Then a voice from up the stairs, tentative, shaky. “Sugar? Who was it, Sugar?”
Big's head turned toward the stairs and Little could hear him breathing. Big slipped out of his loafers and hurried up the stairs in his stocking feet, a man on the hunt.
Little stepped up the hall, grabbed a corner of a seven-foot-long Persian carpet and dragged it back to the black woman's body. And from upstairs, three more impacts: a gasping, thready scream, and whack! whack! whack!
Little smiled. Murder-and the insurance.
Little stooped, caught the sleeve of Peebles's housecoat, and rolled her onto the carpet. Breathing a little harder, Little began dragging the carpet toward an interior hallway that ran down to the kitchen, where it'd be out of sight of any of the windows.
A pencil-thin line of blood, like a slug's trail, tracked the rug across the hardwood floor.
Peebles's face had gone slack. Her eyes were still open, the eyeballs rolled up, white against her black face. Too bad about the rug, Little thought. Chinese, the original dark blue gone pale, maybe 1890. Not a great rug, but a good one. Of course, it'd need a good cleaning now, with the blood-puddle under Peebles's head. Outside, there'd been no sound of murder. No screams or gunshots audible on the street.
A window lit up on Oak Walk's second floor. Then another on the third floor, and yet another, on the first floor, in the back, in the butler's pantry: Big and Little, checking out the house, making sure that they were the only living creatures inside.
When They knew that the house was clear, Big and Little met at the bottom of the staircase.

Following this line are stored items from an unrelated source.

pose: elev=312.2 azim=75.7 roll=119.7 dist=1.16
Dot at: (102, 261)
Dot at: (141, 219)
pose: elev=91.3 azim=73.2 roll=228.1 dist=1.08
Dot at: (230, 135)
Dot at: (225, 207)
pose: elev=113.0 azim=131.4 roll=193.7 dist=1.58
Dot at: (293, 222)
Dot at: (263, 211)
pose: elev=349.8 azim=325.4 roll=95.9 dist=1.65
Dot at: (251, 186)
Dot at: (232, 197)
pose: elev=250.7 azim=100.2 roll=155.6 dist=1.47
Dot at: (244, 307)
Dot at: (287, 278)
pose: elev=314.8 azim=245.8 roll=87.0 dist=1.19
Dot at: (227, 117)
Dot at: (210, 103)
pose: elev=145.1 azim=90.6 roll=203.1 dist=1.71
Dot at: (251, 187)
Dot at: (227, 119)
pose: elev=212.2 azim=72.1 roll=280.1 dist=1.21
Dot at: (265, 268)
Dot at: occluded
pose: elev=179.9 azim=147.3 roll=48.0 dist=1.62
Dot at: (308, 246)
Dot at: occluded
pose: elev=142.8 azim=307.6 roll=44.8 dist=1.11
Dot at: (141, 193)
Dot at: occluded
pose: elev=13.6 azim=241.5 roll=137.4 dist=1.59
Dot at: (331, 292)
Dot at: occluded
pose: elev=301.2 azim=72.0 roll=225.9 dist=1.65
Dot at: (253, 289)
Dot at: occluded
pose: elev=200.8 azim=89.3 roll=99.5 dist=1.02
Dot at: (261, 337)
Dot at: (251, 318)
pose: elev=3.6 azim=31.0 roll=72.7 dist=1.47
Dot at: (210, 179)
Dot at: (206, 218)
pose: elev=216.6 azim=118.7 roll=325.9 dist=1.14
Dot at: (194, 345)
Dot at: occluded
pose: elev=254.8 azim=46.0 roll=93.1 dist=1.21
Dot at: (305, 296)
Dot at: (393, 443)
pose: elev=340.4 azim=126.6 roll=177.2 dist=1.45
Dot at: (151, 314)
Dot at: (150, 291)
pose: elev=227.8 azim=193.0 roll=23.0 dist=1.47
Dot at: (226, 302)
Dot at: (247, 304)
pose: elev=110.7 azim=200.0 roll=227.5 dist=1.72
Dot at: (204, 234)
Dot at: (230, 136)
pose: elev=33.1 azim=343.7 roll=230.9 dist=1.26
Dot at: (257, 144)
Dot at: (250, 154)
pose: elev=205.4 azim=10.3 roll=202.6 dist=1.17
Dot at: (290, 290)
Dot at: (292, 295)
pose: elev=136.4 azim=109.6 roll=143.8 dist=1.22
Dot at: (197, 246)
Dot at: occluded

Big's mouth under the nylon was a bloody O. He'd chewed into his bottom lip while killing the old woman upstairs, something he did when the frenzy was on him. He was carrying a jewelry box and one hand was closed in a fist. “You won't believe this,” he said. “She had it around her neck.” He opened his fist-his hands were covered with latex kitchen gloves- to show off a diamond the size of a quail's egg.